Given a camera's orthonormal basis (\(\mathbf{pos}, \mathbf{u}, \mathbf{v}, \mathbf{w}\)), the width and height of the desired image (\(n_x, n_y\)), and the field of view (\(fov\)), we can generate a ray for each pixel in the image.

Ray

We begin by noting that a ray is a parametric line that begins at a point and continues on forever. A ray defined as: \(\mathbf{r} = \mathbf{p} + t\mathbf{d}\) where \(\mathbf{p}\) is the starting position of the ray, \(\mathbf{d}\) is the direction of the ray, and positive \(t\) is the parameter that generates the set \(\mathbf{r}\) of postions along the ray.

Perspective Ray Generation

To create a ray for a given camera, note that each ray must pass through a pixel in the image plane. So, imagine an image plane in front of the camera. Each pixel has a position in 3D space and the ray for each pixel must pass through the 3D point. We will call this point \(\mathbf{s}\). The position of \(\mathbf{s}\) can be computed as:

$$ \mathbf{s} = \mathbf{e} + u \mathbf{u} + v \mathbf{v} - d \mathbf{w} $$

Where the scalars \(u\) and \(v\) are related to the image resolution as follows:

$$ u = \ell + \frac{(r - \ell)(i + 0.5)} {n_x} $$ $$ v = b + \frac{(t - b)(j + 0.5)} {n_y} $$

\(i\) and \(j\) are the index of the pixel the ray is being computed for. \(n_x\) and \(n_y\) are the width and height of the image plane in pixels. \(\ell\), \(r\), \(b\), \(t\) are the distance from the camera center to the left, right, bottom, and top of the image frame. The origin for this image frame is in the left bottom corner. If the camera is centered in the frame (as is typical), then these values are related to \(\frac{n_x}{2}\) and \(\frac{n_y}{2}\). For example, \(\ell\) would be \(-\frac{n_x}{2}\) and \(r\) would be \(\frac{n_x}{2}\).

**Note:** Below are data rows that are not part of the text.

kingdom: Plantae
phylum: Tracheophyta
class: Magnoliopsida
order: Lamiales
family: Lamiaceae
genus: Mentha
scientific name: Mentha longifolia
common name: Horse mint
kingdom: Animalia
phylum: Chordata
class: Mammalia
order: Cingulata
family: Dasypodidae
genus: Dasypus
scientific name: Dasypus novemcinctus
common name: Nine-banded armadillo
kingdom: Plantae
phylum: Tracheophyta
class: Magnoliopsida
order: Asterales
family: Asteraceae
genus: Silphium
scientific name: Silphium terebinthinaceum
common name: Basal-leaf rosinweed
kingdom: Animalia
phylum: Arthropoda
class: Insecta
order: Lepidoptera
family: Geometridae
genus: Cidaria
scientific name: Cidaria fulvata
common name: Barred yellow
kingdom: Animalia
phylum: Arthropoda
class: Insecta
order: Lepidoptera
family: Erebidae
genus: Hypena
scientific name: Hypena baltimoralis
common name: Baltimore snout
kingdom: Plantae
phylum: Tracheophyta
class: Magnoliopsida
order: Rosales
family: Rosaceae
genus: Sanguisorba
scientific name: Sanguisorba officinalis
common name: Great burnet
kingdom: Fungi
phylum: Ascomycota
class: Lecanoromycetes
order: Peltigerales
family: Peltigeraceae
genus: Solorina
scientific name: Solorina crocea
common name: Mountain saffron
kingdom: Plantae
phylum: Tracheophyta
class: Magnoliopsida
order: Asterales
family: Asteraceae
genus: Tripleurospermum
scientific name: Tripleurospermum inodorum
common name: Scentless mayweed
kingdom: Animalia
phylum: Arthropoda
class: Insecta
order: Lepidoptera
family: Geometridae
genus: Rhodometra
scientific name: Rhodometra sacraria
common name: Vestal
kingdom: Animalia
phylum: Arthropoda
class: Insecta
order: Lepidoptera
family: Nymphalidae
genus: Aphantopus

The scalar \(d\) controls how far the image plane is from the camera origin. This is related to the field-of-view. A small FOV results in a larger \(d\). Given a horizontal FOV, \(d\) can be computed as:

$$ d = \cot(\frac{fov}{2}) \frac{n_x}{2} $$

Finally, once \(\mathbf{s}\) is known, the ray direction \(\mathbf{d}\) can be computed as \(\mathbf{s} - \mathbf{e}\). The ray position is just the same as the camera position.